Fix FP32 normalize issues

Previously, we used legacy.mul intrinsic to do multiplication of mul(x, rsq(dot(x))) to compute normalize(x) for FP32. This was to avoid zero vector of x. But such v_mul_legacy_f32 fails to do such multiplication mul(-0.0, +value). The result is expected to be -0.0. The sign of zero is dropped. To fix such issues, we manually check x=0 by avoiding the use of v_mul_legacy_f32. GLSL spec doesn't say anything about x=0. Not sure if such special check of FP32 is caused by invalid shader input of some games.
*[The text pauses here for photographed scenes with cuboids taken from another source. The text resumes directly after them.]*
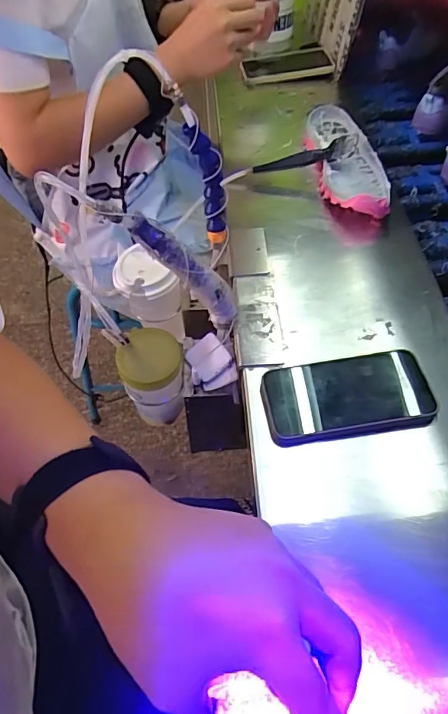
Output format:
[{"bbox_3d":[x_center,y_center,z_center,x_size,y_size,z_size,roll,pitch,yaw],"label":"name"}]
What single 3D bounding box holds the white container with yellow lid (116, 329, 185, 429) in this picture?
[{"bbox_3d":[-0.087,0.032,0.588,0.071,0.131,0.068,-9,53,0],"label":"white container with yellow lid"}]

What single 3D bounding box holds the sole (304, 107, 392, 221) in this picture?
[{"bbox_3d":[0.178,-0.292,0.682,0.092,0.051,0.262,-9,53,0],"label":"sole"}]

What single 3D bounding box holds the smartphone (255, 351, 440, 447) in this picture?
[{"bbox_3d":[0.123,0.039,0.463,0.163,0.015,0.082,-6,56,-4],"label":"smartphone"}]

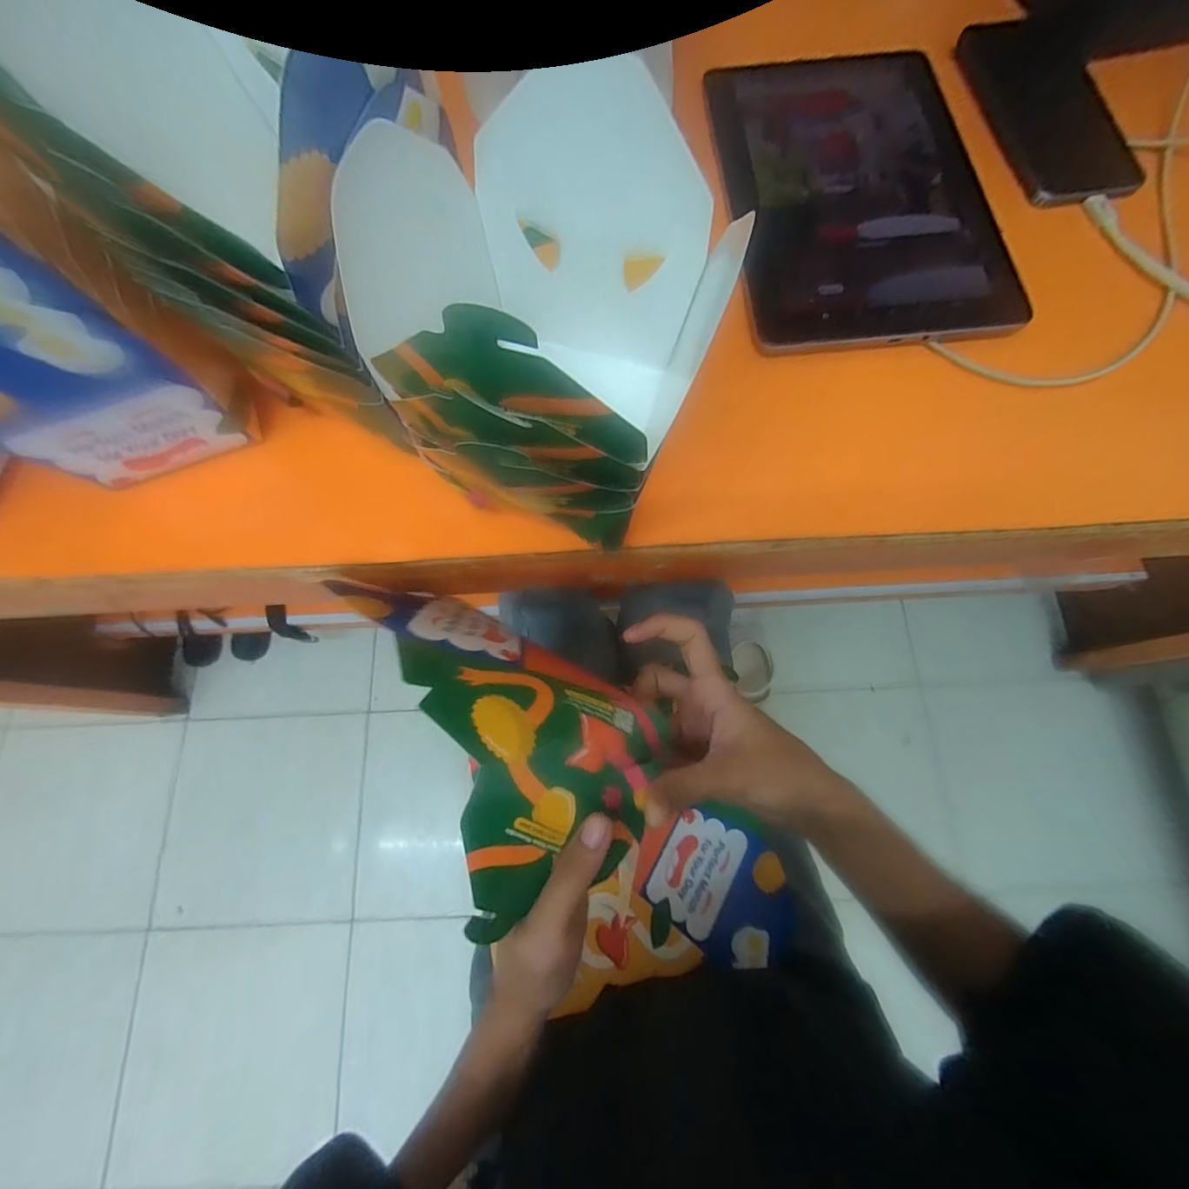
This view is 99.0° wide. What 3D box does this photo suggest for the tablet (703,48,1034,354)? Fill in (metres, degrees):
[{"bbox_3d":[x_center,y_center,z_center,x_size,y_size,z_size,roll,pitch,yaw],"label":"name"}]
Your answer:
[{"bbox_3d":[0.173,-0.276,0.338,0.166,0.013,0.247,-5,71,-3],"label":"tablet"}]

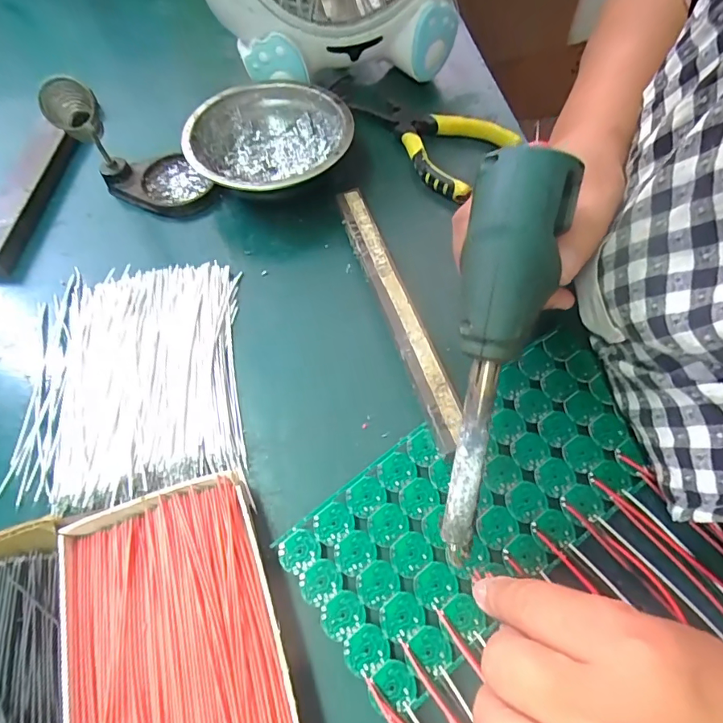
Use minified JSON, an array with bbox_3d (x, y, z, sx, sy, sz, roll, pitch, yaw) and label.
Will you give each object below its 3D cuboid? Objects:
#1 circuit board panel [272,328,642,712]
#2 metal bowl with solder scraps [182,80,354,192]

Just still keep the workaround.
linqun · Oct 25, 2023 · 4953e9d · 4953e9d
1 parent 55c9f2a
commit 4953e9d
Showing 1 changed file with 7 additions and 7 deletions.
diff --git a/lgc/builder/ArithBuilder.cpp b/lgc/builder/ArithBuilder.cpp
@@ -817,13 +817,13 @@ Value *BuilderImpl::CreateNormalizeVector(Value *x, const Twine &instName) {
   Value *dot = CreateDotProduct(x, x);
   Value *sqrt = CreateSqrt(dot);
   Value *rsq = CreateFDiv(ConstantFP::get(sqrt->getType(), 1.0), sqrt);
-  // We use fmul.legacy for float so that a zero vector is normalized to a zero vector,
-  // rather than NaNs. We must scalarize it ourselves.
-  Value *result = scalarize(x, [this, rsq](Value *x) -> Value * {
-    if (rsq->getType()->isFloatTy())
-      return CreateIntrinsic(Intrinsic::amdgcn_fmul_legacy, {}, {x, rsq});
-    return CreateFMul(x, rsq);
-  });
+  if (x->getType()->getScalarType()->isFloatTy()) {
+    // Make sure a FP32 zero vector is normalized to a FP32 zero vector, rather than NaNs.
+    auto zero = ConstantFP::get(getFloatTy(), 0.0);
+    auto isZeroDot = CreateFCmpOEQ(dot, zero);
+    rsq = CreateSelect(isZeroDot, zero, rsq);
+  }
+  Value *result = scalarize(x, [this, rsq](Value *x) -> Value * { return CreateFMul(x, rsq); });
   result->setName(instName);
   return result;
 }